++++ DATA SUPPLIED

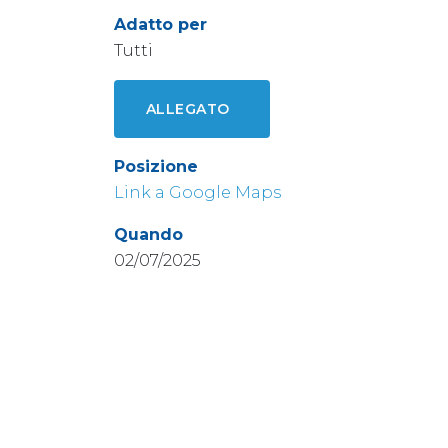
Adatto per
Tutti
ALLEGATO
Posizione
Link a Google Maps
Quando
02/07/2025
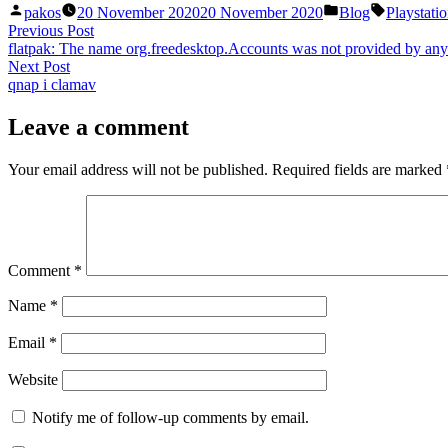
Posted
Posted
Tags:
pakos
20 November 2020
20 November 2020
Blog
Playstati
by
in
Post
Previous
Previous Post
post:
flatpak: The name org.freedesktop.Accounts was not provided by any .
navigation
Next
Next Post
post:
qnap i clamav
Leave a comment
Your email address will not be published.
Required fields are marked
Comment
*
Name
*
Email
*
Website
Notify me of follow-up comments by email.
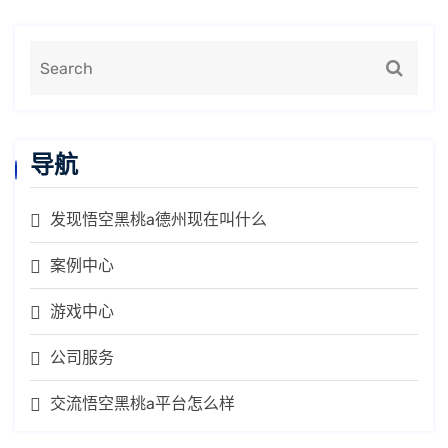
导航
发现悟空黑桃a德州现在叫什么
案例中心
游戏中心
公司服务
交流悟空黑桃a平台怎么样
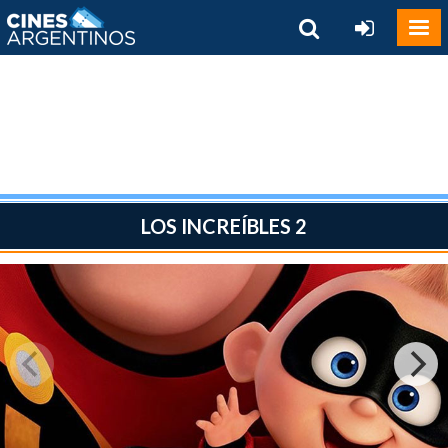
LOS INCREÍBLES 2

++++++++
++++ DATA SUPPLIED

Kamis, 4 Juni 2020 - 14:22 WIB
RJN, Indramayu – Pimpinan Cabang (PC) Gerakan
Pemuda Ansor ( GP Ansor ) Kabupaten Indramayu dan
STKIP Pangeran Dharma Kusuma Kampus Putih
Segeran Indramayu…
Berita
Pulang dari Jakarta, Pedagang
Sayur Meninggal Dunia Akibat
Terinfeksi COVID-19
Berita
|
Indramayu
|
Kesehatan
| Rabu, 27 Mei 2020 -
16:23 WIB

++++++++

Collect every line in the records that contains the string "Indramayu" and list each one in full.

-- OUTPUT OF THE EXERCISE --
RJN, Indramayu – Pimpinan Cabang (PC) Gerakan
Pemuda Ansor ( GP Ansor ) Kabupaten Indramayu dan
Segeran Indramayu…
Indramayu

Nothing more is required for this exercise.